# 1st day with a Classic



## Kutthrowt (Nov 5, 2018)

So my new Gaggia Classic just came in, and man-o-man was there a learning curve. I purchased a Baratza Sette 30 grinder to replace my Bodum Bistro I was using for my press pot. According to the Baratza guide, one should try a setting between 7-10 for espresso. I tried 9 for my first pour, and used what I thought was #30 tamp, and after 40 seconds with no coffee coming out of the PF, I decided it was time to stop and reevaluate my process. Water never made it through about half of the puck, so up went the grinder setting and down went the pressure on my tamp. After several more tries, I ended up with a setting of 21 and just enough tamp pressure to even out the grounds. Got about 2oz. in 28 sec. Now it's time to really get dialed in!


----------



## jimbojohn55 (Jan 15, 2016)

Ahh that first attempt - I did the same - try and get into a routine and then change one thing at a time - grind - tamp - extraction time- temp surf, the gaggia will give you a lot of enjoyment.


----------



## Muahahaha (Dec 20, 2016)

Love the Classic and still have one to this day. They are tremendous fun to play about with


----------



## Joha (Dec 3, 2018)

Did you buy 2015 model without solenoid? How much did you pay for this?


----------



## ContraCoffee (Dec 8, 2018)

Hi Kutthrowt, what version classic did you get? Did you go for new or second hand?


----------



## DH83 (Dec 17, 2018)

I am seriously considering a Classic, especially as they are currently on offer. I need to do a lot more research though before I take the plunge.
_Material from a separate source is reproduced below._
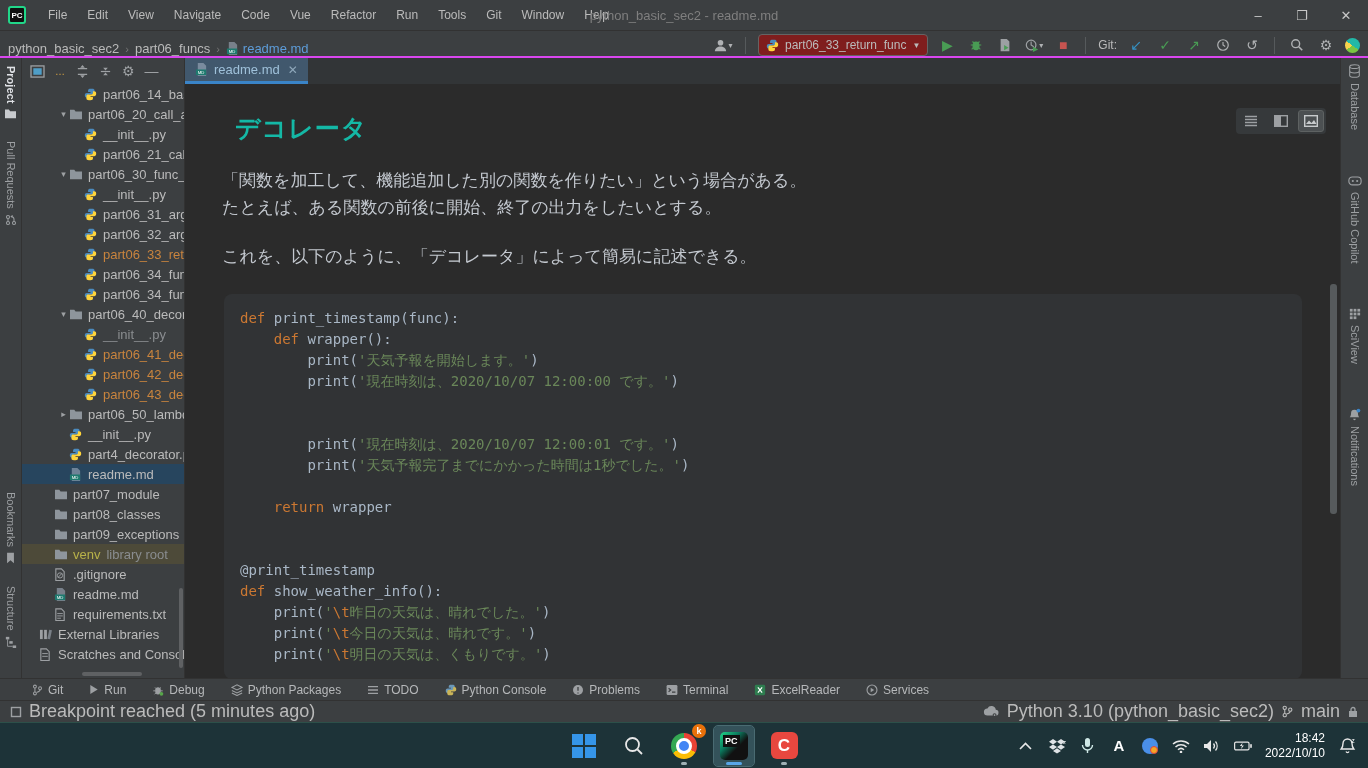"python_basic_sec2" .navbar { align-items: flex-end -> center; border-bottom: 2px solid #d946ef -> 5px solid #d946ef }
Looking forward to getting things horrendously wrong when attempting that first pull though.


----------



## NT1984 (Jan 4, 2019)

I thought about a classic but opted for a Sage Duo Temp Pro. Hope it works out for you.


----------



## lhavelund (Dec 28, 2018)

DH83 said:


> I am seriously considering a Classic, especially as they are currently on offer. I need to do a lot more research though before I take the plunge. Looking forward to getting things horrendously wrong when attempting that first pull though.


General consensus seems to be to stick with old Classics. The new ones lack a 3-way solenoid valve, a poor quality boiler (thin-walled steel instead of cast aluminium), portafilter spouts are plastic, etc. You're better off buying one second-hand!


----------